- **EXERCISE GOAL**
Arrange every line of the records below as a Markdown table with two columns, Row and Line, numbering each row and leaving out blank lines.

Stored records
= = = = =

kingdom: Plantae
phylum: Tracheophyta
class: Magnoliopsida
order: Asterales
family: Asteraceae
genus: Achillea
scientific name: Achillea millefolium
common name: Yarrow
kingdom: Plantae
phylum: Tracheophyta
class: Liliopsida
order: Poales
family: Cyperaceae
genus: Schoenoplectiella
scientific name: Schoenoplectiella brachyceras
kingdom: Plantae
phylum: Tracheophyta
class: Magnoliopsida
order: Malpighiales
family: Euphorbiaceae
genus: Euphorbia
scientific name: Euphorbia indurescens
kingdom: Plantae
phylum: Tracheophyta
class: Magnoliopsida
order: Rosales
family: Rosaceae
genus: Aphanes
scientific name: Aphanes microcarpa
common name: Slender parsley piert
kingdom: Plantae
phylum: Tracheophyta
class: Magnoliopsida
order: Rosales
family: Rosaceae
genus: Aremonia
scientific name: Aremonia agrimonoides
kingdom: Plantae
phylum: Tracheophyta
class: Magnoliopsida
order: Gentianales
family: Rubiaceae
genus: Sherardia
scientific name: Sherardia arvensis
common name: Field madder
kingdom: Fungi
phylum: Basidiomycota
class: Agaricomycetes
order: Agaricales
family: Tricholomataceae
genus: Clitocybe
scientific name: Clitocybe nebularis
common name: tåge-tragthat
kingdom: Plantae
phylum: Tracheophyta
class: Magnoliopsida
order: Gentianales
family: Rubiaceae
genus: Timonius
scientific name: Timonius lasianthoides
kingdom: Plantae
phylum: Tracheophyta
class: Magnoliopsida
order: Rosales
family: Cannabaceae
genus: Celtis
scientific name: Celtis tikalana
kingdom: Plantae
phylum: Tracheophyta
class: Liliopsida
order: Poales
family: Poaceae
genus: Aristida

= = = = =

- **TASK RESPONSE**
| Row | Line |
|---|---|
| 1 | kingdom: Plantae |
| 2 | phylum: Tracheophyta |
| 3 | class: Magnoliopsida |
| 4 | order: Asterales |
| 5 | family: Asteraceae |
| 6 | genus: Achillea |
| 7 | scientific name: Achillea millefolium |
| 8 | common name: Yarrow |
| 9 | kingdom: Plantae |
| 10 | phylum: Tracheophyta |
| 11 | class: Liliopsida |
| 12 | order: Poales |
| 13 | family: Cyperaceae |
| 14 | genus: Schoenoplectiella |
| 15 | scientific name: Schoenoplectiella brachyceras |
| 16 | kingdom: Plantae |
| 17 | phylum: Tracheophyta |
| 18 | class: Magnoliopsida |
| 19 | order: Malpighiales |
| 20 | family: Euphorbiaceae |
| 21 | genus: Euphorbia |
| 22 | scientific name: Euphorbia indurescens |
| 23 | kingdom: Plantae |
| 24 | phylum: Tracheophyta |
| 25 | class: Magnoliopsida |
| 26 | order: Rosales |
| 27 | family: Rosaceae |
| 28 | genus: Aphanes |
| 29 | scientific name: Aphanes microcarpa |
| 30 | common name: Slender parsley piert |
| 31 | kingdom: Plantae |
| 32 | phylum: Tracheophyta |
| 33 | class: Magnoliopsida |
| 34 | order: Rosales |
| 35 | family: Rosaceae |
| 36 | genus: Aremonia |
| 37 | scientific name: Aremonia agrimonoides |
| 38 | kingdom: Plantae |
| 39 | phylum: Tracheophyta |
| 40 | class: Magnoliopsida |
| 41 | order: Gentianales |
| 42 | family: Rubiaceae |
| 43 | genus: Sherardia |
| 44 | scientific name: Sherardia arvensis |
| 45 | common name: Field madder |
| 46 | kingdom: Fungi |
| 47 | phylum: Basidiomycota |
| 48 | class: Agaricomycetes |
| 49 | order: Agaricales |
| 50 | family: Tricholomataceae |
| 51 | genus: Clitocybe |
| 52 | scientific name: Clitocybe nebularis |
| 53 | common name: tåge-tragthat |
| 54 | kingdom: Plantae |
| 55 | phylum: Tracheophyta |
| 56 | class: Magnoliopsida |
| 57 | order: Gentianales |
| 58 | family: Rubiaceae |
| 59 | genus: Timonius |
| 60 | scientific name: Timonius lasianthoides |
| 61 | kingdom: Plantae |
| 62 | phylum: Tracheophyta |
| 63 | class: Magnoliopsida |
| 64 | order: Rosales |
| 65 | family: Cannabaceae |
| 66 | genus: Celtis |
| 67 | scientific name: Celtis tikalana |
| 68 | kingdom: Plantae |
| 69 | phylum: Tracheophyta |
| 70 | class: Liliopsida |
| 71 | order: Poales |
| 72 | family: Poaceae |
| 73 | genus: Aristida |